# REQUIREMENT
Whichever lines of the entries hold the word "thumb" should be identified and copied.

(Records excerpted from a collection)
********************
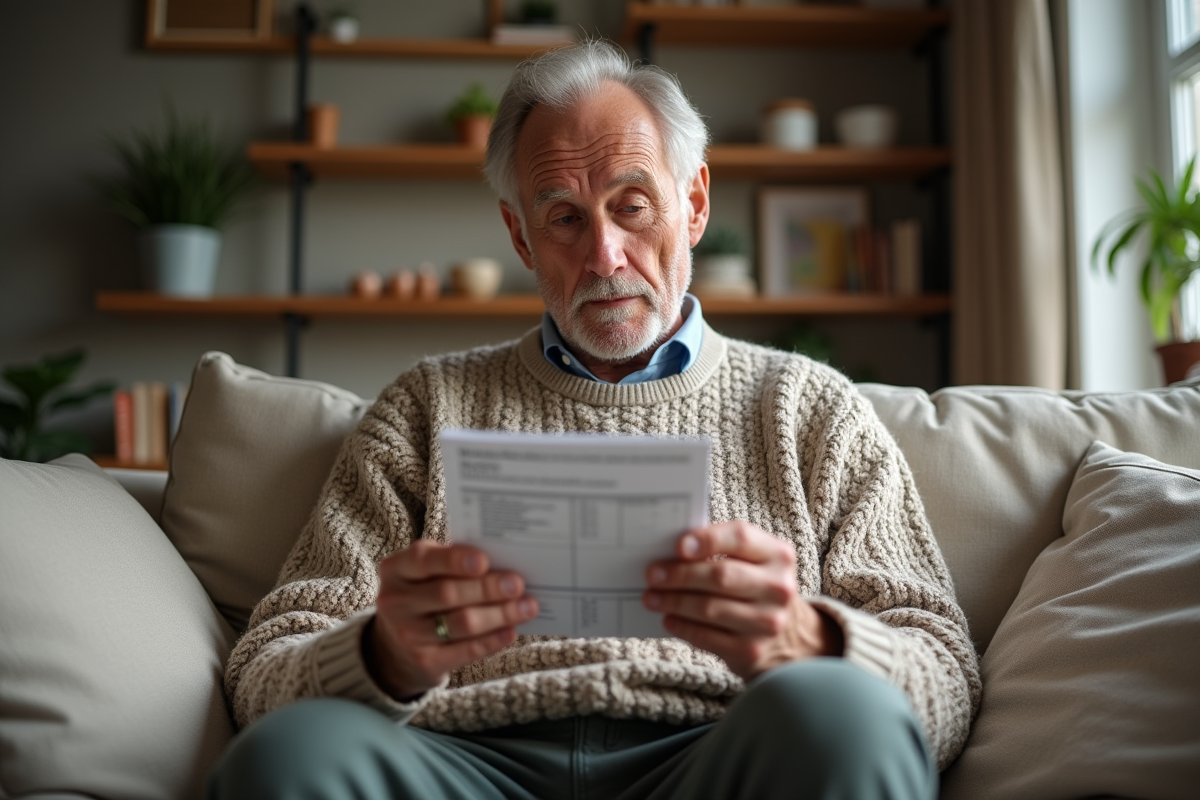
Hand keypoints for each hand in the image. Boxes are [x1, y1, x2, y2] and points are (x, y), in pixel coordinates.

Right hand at [366, 540, 538, 700]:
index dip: (455, 560)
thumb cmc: (424, 596)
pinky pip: (466, 650)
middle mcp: (395, 602)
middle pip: (447, 594)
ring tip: (527, 607)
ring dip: (499, 614)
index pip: (424, 560)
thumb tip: (503, 562)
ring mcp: (408, 635)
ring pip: (461, 623)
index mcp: (396, 569)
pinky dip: (492, 640)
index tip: (485, 561)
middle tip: (518, 584)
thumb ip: (453, 563)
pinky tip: (511, 630)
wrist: (395, 647)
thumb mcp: (426, 574)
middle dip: (487, 588)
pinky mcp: (425, 661)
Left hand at [642, 521, 842, 680]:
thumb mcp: (755, 561)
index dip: (708, 540)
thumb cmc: (758, 588)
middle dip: (681, 574)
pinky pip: (707, 637)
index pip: (741, 538)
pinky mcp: (751, 650)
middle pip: (721, 576)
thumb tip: (672, 551)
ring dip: (674, 601)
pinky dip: (682, 626)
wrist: (790, 636)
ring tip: (652, 597)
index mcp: (778, 555)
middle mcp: (778, 588)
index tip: (678, 545)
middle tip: (653, 574)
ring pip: (709, 608)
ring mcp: (767, 622)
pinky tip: (669, 619)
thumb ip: (723, 549)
********************
# REPLY
thumb cmc: (424, 596)
thumb tip: (503, 562)
thumb ip: (453, 563)
thumb mcp: (426, 574)
thumb mcp: (755, 561)
thumb cmc: (758, 588)
thumb tip: (672, 551)
thumb ip: (723, 549)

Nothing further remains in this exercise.